Jonathan Howland lives in San Francisco. After 36 years’ teaching and working in independent schools, he now alternates between climbing trips in western states and writing, gardening, and playing with two grandchildren at home. Also: cooking, yoga-ing, and coyote-sighting in the Presidio of San Francisco, which he frequents with Courtney and their dog Ike. His favorite writers include Melville and Morrison and Marlon James, Faulkner and Woolf and Chekhov, though if limited to just one, Emily Dickinson.

Maggie Smith

In a career that’s included work as a journalist, a psychologist, and the founder of a national art consulting company, Maggie Smith now adds novelist to her resume with the publication of her debut, Truth and Other Lies in March 2022. In addition to her writing, Maggie hosts the weekly podcast Hear Us Roar, where she interviews debut authors about their novel and their path to publication and blogs monthly for Rocky Mountain Fiction Writers. A board member of the Chicago Writer’s Association, she’s Managing Editor of their Write City Magazine.

Dina Greenberg

Nominated for The Pushcart Prize, Best Small Fictions, and The Millions, Dina Greenberg’s poetry, fiction, essays, and articles have appeared widely in literary journals, anthologies, and peer-reviewed journals, both in the U.S. and the U.K.Her work facilitating creative writing workshops for combat veterans and military families led her to write her debut novel: Nermina’s Chance (Atmosphere Press), set in 1992 Bosnia.
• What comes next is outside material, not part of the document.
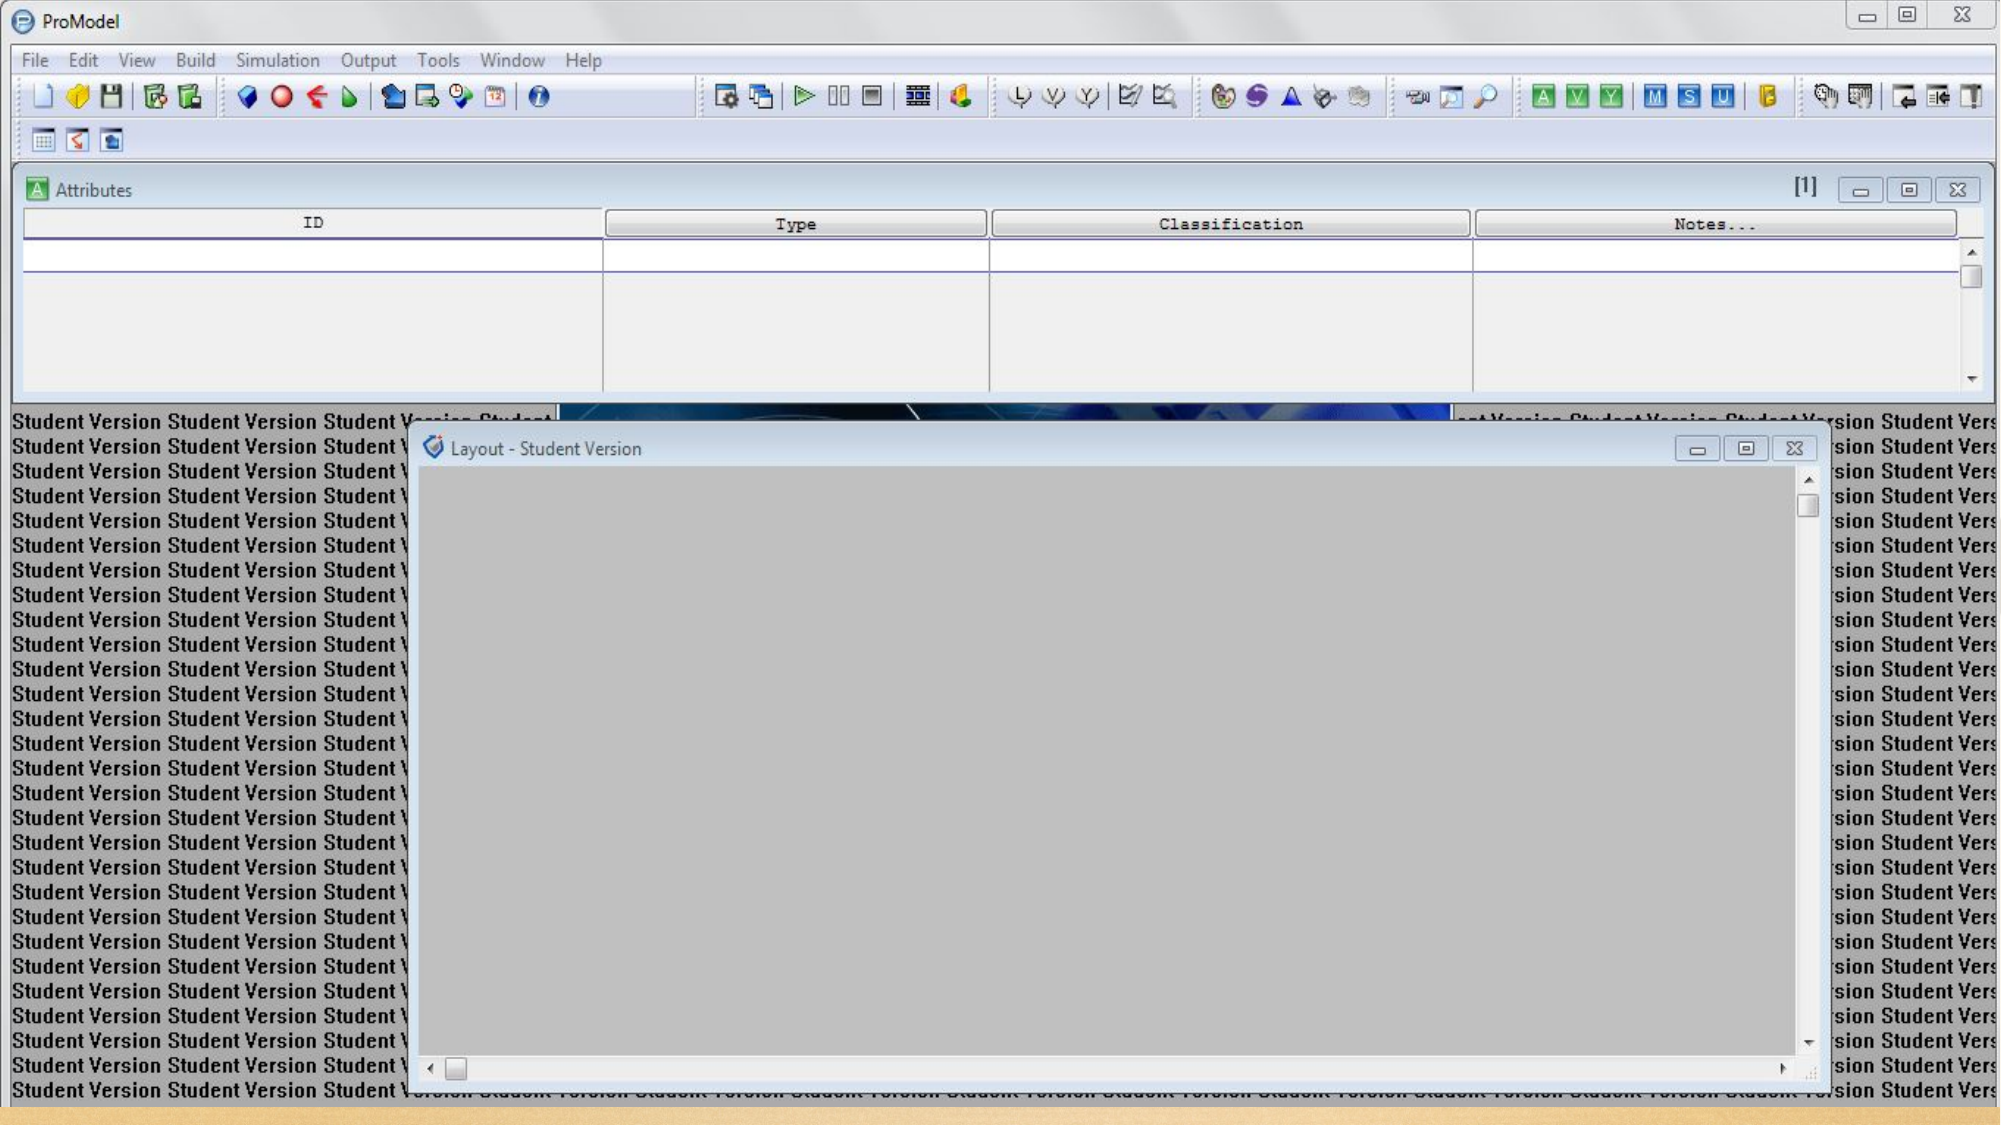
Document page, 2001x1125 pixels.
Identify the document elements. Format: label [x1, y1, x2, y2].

The author’s immediate goal is to use the book’s platform to inspire discussions on intergenerational trauma resulting from war and displacement—not only in the Balkans but across the globe.

Kathleen Stone

Kathleen Stone knows something about female ambition. As a lawyer, she was a law clerk to a federal judge, a litigation partner in a law firm, and senior counsel at a financial institution. She also taught seminars on American law in six foreign countries, including as a Fulbright Senior Specialist. Kathleen’s work has been published in Ploughshares, Arts Fuse, Los Angeles Review of Books, Timberline Review, and The Writer’s Chronicle. She holds graduate degrees from Boston University School of Law and the Bennington Writing Seminars and lives in Boston.